YouTube has promised changes to improve child safety on the platform after receiving a record $170 million fine for potential violations of the Children’s Online Privacy Protection Act.
Accused of illegally harvesting children’s data without their parents’ consent and using it to target them with ads, Google was charged $170 million, the largest civil penalty ever obtained by the commission in a children’s privacy case.
The company agreed to pay the fine and make changes to better protect children using the platform.
Today we’re sharing several changes designed to better protect data on children’s content on YouTube. Starting in about four months:
— YouTube (@YouTube) September 4, 2019
In this blog, Susan states that “this is just the beginning” for the company. She adds that “from its earliest days, YouTube has been a site for people over 13, but with a boom in family content and the rise of shared devices, the likelihood of children watching without supervision has increased.”
Changes to the platform include the following:
- Despite the age and supervision of the user, the data will be taken from a child’s perspective. In addition to this, the data taken will only be in support of the operation of YouTube.
- Advertisements that are personalised will no longer be available on children’s content.
- Notification and comment features will be disabled for children’s content.
- Creators will now identify their content that is made for children, and YouTube is working towards finding child-friendly content through machine learning.
According to the company, they will be taking effect in approximately four months.

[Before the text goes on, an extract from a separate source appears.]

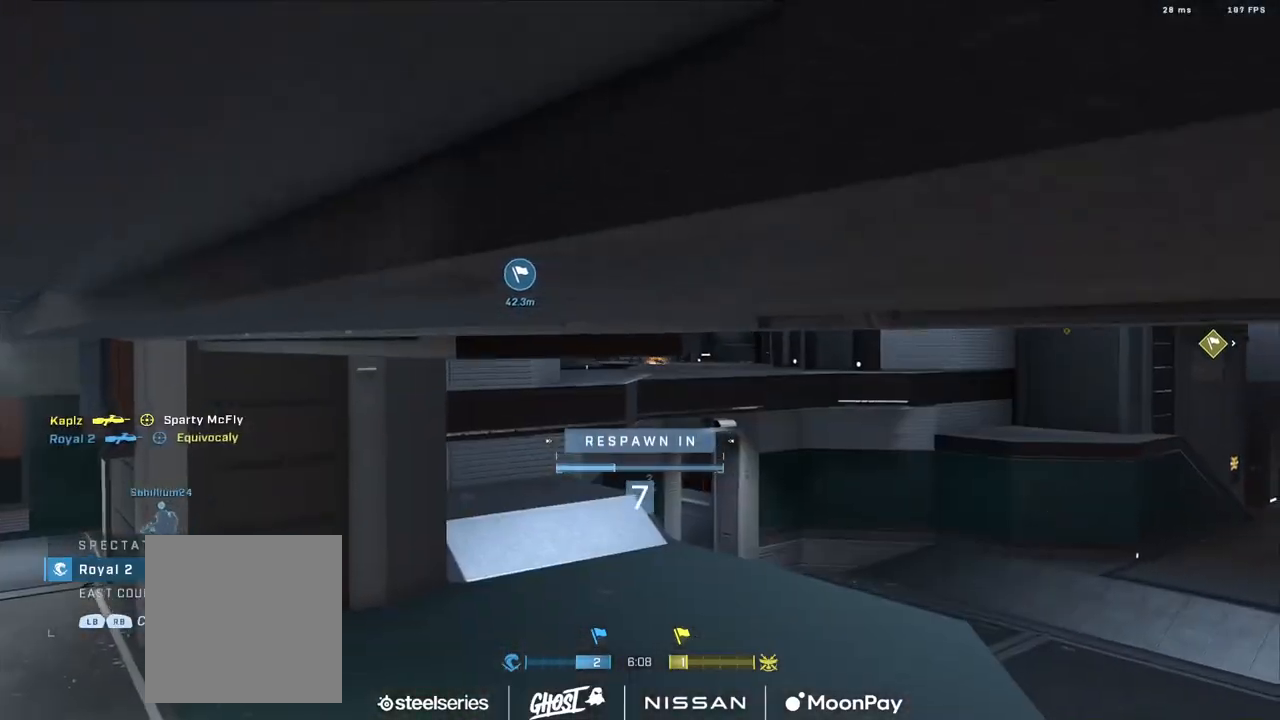
{"buttons": ["SELECT"], "left_stick": "center", "right_stick": "center", "events": [[267, "R1", "down"], [334, "R1", "up"], [467, "SELECT", "down"]]}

YouTube acknowledges the effect these changes may have on creators and has promised a $100 million fund to support the creation of “thoughtful, original children’s content” on both YouTube and YouTube Kids.
YouTube is also recommending the YouTube Kids app to users, assuring viewers that this is an active and continuous project for the company, with more parental controls to be added.

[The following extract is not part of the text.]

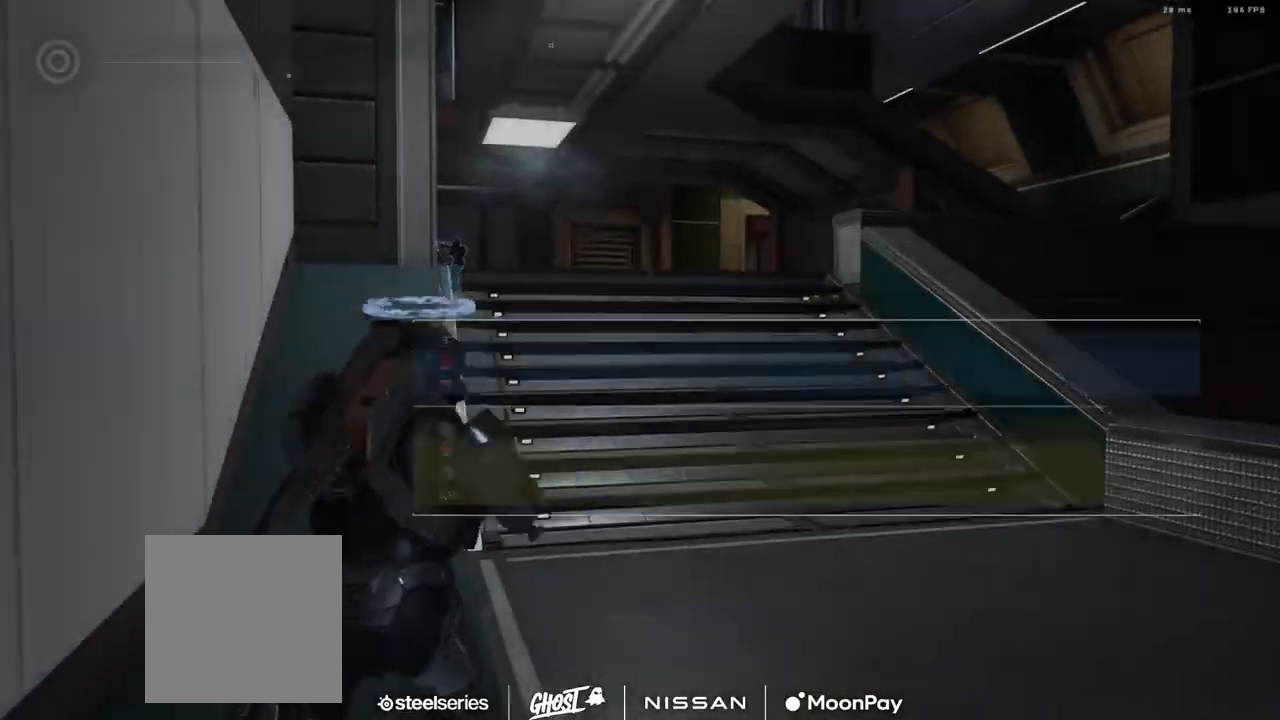
{"buttons": ["SELECT"], "left_stick": "center", "right_stick": "center", "events": [[283, "DPAD_DOWN", "down"], [417, "DPAD_DOWN", "up"]]}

Hank Green posted a Twitter thread with his view on the changes, stating that although they are likely to negatively impact the income of creators that produce content for children, they will likely be very beneficial for children using the platform.
Now, this might ultimately be a good thing for Kids content. I'm less concerned for individual creators and companies (and certainly for Alphabet) than I am concerned for literal children. And the end result of this will likely be an ecosystem that is more exclusive.
— Hank (Look Before You Tweet) Green (@hankgreen) September 4, 2019
In a video on his channel, Philip DeFranco spoke talked about how it’s unclear what will be defined as content specifically for children, saying “It’s going to be interesting to see” what happens four months from now.